Mar 31, 2013

Girls in the Night (1953)

Director: Jack Arnold
Screenplay: Ray Buffum
Music: Henry Mancini, Herman Stein
Cinematography: Carl Guthrie
Producer: Albert J. Cohen
1953; Universal-International; 83min; B&W
Cast: Harvey Lembeck (Chuck Haynes), Joyce Holden (Georgia Cordray), Glenda Farrell (Alice Haynes), Glen Roberts (Joe Spurgeon), Patricia Hardy (Hannah Haynes), Jaclynne Greene (Vera Schroeder), Don Gordon (Irv Kellener), Emile Meyer (Officer Kovacs)

While Jack Arnold directed films in many genres, he will always be known for his string of science-fiction films in the 1950s. His first commercial feature is this dated, obscure but interesting melodrama with young adults eager to break out of the East Side ghetto- by any means. In a rare dramatic role, Harvey Lembeck (best remembered to modern audiences as the bumbling bike-gang leader in the Beach Party movies) is the aimless Chuck Haynes, who lives with his parents and two siblings in a cramped East Side tenement. All of the central characters have a desire to aspire to a better life- especially the father figure (presently disabled from an accident) who wants to put a down payment on a house (only three blocks away!) to get his family out of the ghetto. Chuck’s girlfriend Georgia scrapes up some loose change by shaking her booty at a beatnik party; his sister Hannah wins a beauty contest, but won’t get anywhere with her dopey boyfriend Joe.

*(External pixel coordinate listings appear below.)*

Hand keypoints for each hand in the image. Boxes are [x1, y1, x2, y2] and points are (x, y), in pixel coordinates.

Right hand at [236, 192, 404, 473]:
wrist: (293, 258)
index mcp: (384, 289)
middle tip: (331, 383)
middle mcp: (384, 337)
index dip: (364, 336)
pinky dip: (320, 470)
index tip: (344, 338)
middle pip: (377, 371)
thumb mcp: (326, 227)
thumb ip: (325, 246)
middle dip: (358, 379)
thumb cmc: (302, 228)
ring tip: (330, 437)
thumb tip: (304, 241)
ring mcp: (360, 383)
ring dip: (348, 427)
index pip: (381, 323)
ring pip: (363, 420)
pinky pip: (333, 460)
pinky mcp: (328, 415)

One night this quartet robs some loot stashed by some old miser in his house, but unbeknownst to them the man is dead in the other room, as cheap hood Irv and his accomplice Vera had just made a botched robbery attempt before their arrival. Chuck is accused of murder, and his friends conspire to unmask the true culprit. Hannah, previously avoiding the lecherous affections of Irv, decides to turn up the affection towards him in order to spill the beans.

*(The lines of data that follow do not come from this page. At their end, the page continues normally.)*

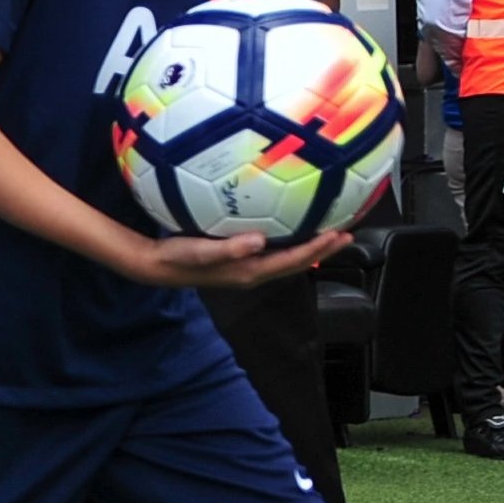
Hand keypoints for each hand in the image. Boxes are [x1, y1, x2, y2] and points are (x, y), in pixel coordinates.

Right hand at [135, 227, 350, 289]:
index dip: (316, 248)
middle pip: (297, 263)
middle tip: (347, 235)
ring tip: (330, 235)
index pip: (291, 261)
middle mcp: (254, 272)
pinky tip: (293, 230)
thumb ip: (229, 249)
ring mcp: (248, 268)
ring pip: (289, 259)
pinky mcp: (241, 261)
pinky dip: (292, 243)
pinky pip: (276, 253)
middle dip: (323, 250)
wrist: (157, 266)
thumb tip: (260, 240)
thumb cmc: (177, 257)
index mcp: (250, 271)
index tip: (336, 234)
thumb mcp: (199, 252)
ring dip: (312, 248)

The film already has novelty value because of its director, the atypical dramatic lead, and for featuring the first significant role for ubiquitous character actor Don Gordon (seen in countless 70s movies and TV series). It is also unique in that the central villain of this piece is a woman. The tomboyish Vera is the most complex figure in this piece: calculating, full of sexual longing, clamouring for attention. She is attracted to Irv, and at first is subservient to his every whim. After the murder however, he is wrapped around her little finger, and must cater to her demands, lest she implicate him with the crime. Throughout most of the picture, Vera is commonly referred to in the second person as “Ugly”. (Try getting that one out of the gate today.) But fret not, viewers, for in the end credits when the voice of Universal contract player Jeff Chandler (!) introduces the young newcomers, it is revealed that actress Jaclynne Greene isn’t as homely as her fictional character.

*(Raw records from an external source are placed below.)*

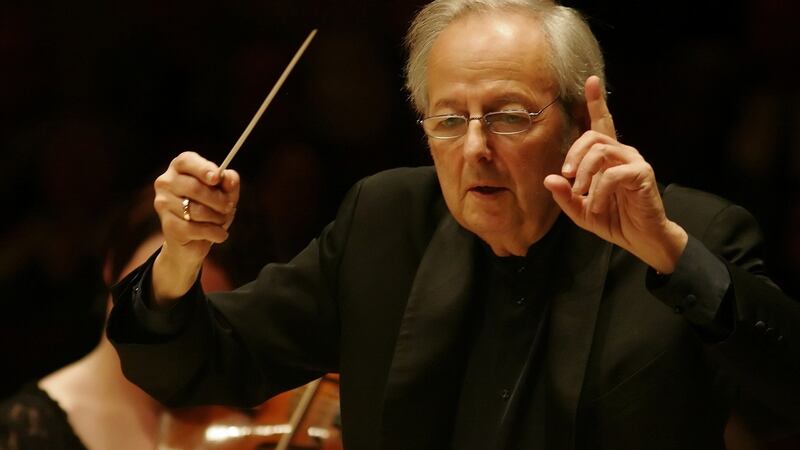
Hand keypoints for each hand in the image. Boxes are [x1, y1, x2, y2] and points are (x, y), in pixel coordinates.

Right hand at [151, 151, 239, 302]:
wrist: (192, 246)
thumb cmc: (210, 214)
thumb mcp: (225, 199)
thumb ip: (230, 186)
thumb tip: (231, 176)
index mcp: (180, 169)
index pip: (187, 160)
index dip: (203, 168)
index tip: (218, 177)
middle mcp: (165, 183)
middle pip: (197, 187)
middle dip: (221, 201)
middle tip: (229, 209)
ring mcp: (163, 205)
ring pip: (198, 209)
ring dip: (218, 218)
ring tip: (222, 223)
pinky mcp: (168, 227)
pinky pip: (195, 229)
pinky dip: (214, 233)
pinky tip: (219, 236)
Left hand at [543, 76, 686, 273]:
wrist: (642, 240)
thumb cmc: (614, 220)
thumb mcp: (581, 210)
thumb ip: (565, 195)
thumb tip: (549, 178)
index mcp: (608, 157)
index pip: (601, 124)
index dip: (596, 102)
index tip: (591, 81)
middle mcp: (622, 153)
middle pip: (592, 137)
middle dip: (573, 155)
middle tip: (567, 177)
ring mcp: (634, 161)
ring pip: (600, 150)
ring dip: (583, 174)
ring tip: (581, 194)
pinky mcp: (642, 174)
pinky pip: (612, 174)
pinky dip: (598, 192)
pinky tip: (596, 206)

This was made before The Blackboard Jungle ushered in the cycle of “troubled teen” flicks later in the decade, and as such, borrows from an earlier tradition. This space-age chronicle of misspent youth harkens back to the conventions of the Bowery Boys urban melodramas of the 1940s. Almost everyone, cops and teens alike, talks in patter like “Ah shaddap!” and “Look here, see?” (I kept waiting for Leo Gorcey to show up.)